Reputation: 1598
I have a directory reference
in my Downloads
directory that contains a symbolic link (created with ln -s
) to another directory. I get conflicting error message when trying to remove the symlink:
rm
returns "Is a directory"
rmdir
returns "Not a directory"
This only occurs with cellranger/
(followed by a forward slash) and not with cellranger
.
[tom@rlgsw68 cellranger]$ pwd
/home/tom/Downloads/reference
[tom@rlgsw68 cellranger]$ ls -lth
lrwxrwxrwx 1 tom genome 33 Apr 4 14:52 cellranger -> /analysisdata/genomes/cellranger/
[tom@rlgsw68 cellranger]$ rm cellranger/
rm: cannot remove directory `cellranger/': Is a directory
[tom@rlgsw68 cellranger]$ rmdir cellranger/
rmdir: cellranger/: Not a directory
[tom@rlgsw68 cellranger]$ rm cellranger
Why does neither of these commands to remove the symlink work and why do these conflicting errors occur? What is the recommended way to remove symbolic links without removing the content in the source directory. rm -rf cellranger/
also does not remove the symlink (but does not return an error).

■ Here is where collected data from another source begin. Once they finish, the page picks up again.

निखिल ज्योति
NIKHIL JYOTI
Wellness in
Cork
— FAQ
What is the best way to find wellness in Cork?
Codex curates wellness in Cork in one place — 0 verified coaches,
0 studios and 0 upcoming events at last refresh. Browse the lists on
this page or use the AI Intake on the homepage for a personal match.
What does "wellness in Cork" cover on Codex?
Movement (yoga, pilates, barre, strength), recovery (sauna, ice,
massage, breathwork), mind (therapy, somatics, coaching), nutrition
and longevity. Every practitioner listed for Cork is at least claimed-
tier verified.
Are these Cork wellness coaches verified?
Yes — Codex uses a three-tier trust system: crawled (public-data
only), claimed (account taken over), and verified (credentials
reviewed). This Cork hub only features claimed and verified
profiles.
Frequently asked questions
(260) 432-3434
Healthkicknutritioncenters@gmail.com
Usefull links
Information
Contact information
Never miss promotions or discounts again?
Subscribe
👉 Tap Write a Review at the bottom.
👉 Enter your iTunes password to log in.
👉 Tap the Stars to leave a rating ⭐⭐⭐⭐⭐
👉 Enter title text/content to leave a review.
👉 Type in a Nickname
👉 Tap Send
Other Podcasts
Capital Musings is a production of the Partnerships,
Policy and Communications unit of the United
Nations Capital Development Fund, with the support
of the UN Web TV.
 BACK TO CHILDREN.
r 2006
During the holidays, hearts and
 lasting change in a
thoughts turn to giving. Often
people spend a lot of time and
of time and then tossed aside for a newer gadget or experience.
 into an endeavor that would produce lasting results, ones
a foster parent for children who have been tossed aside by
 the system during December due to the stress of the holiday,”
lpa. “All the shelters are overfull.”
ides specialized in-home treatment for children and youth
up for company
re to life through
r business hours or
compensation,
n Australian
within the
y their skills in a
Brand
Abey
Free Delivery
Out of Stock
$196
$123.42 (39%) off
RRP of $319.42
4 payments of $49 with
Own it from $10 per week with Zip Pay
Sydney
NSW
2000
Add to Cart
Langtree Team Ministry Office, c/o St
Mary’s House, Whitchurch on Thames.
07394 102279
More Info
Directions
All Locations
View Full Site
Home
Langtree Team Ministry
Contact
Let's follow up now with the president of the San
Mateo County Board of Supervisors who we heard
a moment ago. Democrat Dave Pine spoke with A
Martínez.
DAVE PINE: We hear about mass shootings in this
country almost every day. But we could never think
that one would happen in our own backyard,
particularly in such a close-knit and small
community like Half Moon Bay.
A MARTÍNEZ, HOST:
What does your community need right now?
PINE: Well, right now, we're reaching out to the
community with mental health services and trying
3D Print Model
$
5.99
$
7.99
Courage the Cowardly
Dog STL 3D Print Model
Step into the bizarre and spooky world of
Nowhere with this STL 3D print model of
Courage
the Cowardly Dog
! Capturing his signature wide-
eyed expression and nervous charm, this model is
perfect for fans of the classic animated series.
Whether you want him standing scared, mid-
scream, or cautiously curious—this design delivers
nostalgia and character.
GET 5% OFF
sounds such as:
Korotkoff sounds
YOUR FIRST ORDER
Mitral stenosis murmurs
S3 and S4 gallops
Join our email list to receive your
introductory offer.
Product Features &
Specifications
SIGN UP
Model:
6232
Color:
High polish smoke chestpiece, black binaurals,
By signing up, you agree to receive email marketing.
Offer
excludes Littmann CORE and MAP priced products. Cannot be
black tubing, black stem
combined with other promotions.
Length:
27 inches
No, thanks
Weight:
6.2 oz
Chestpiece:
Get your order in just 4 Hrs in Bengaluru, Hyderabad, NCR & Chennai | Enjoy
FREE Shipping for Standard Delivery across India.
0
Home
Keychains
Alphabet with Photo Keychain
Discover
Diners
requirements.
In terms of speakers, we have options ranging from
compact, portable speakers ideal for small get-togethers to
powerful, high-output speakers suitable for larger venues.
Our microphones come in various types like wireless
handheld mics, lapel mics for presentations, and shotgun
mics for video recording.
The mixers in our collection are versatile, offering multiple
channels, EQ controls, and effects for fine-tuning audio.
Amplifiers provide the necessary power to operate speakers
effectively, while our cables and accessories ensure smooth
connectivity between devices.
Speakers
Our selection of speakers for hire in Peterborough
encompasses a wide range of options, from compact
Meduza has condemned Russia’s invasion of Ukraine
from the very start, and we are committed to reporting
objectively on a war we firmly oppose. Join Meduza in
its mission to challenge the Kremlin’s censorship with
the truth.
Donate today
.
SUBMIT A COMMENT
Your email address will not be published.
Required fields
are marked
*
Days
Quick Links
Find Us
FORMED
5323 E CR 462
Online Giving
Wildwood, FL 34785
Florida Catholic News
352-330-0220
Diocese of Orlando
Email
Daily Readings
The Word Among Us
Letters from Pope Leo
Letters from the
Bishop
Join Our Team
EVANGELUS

Information: I'm running a linux server (Debian 9.0). These errors occur with both bash and zsh. Ambiguous names have been removed from the example. I encountered this when a directory included a link to the parent directory in addition to the contents:
/home/tom/Downloads/reference/cellranger/cellranger/ -> /analysisdata/genomes/cellranger/
Upvotes: 3
Views: 7141
Reputation: 58808
By putting a trailing slash you are referring to the directory the symlink points to, no longer the symlink itself. Printing the inode number (the number that a path refers to in the file system) shows the difference between dereferencing the symlink and the directory:
$ cd "$(mktemp --directory)"
$ mkdir a
$ stat --format %i a/
9
$ ln --symbolic a b
$ stat --format %i b
10
$ stat --format %i b/
9
This may be related to the fact that a symlink is never a directory, it is always just a file containing a path.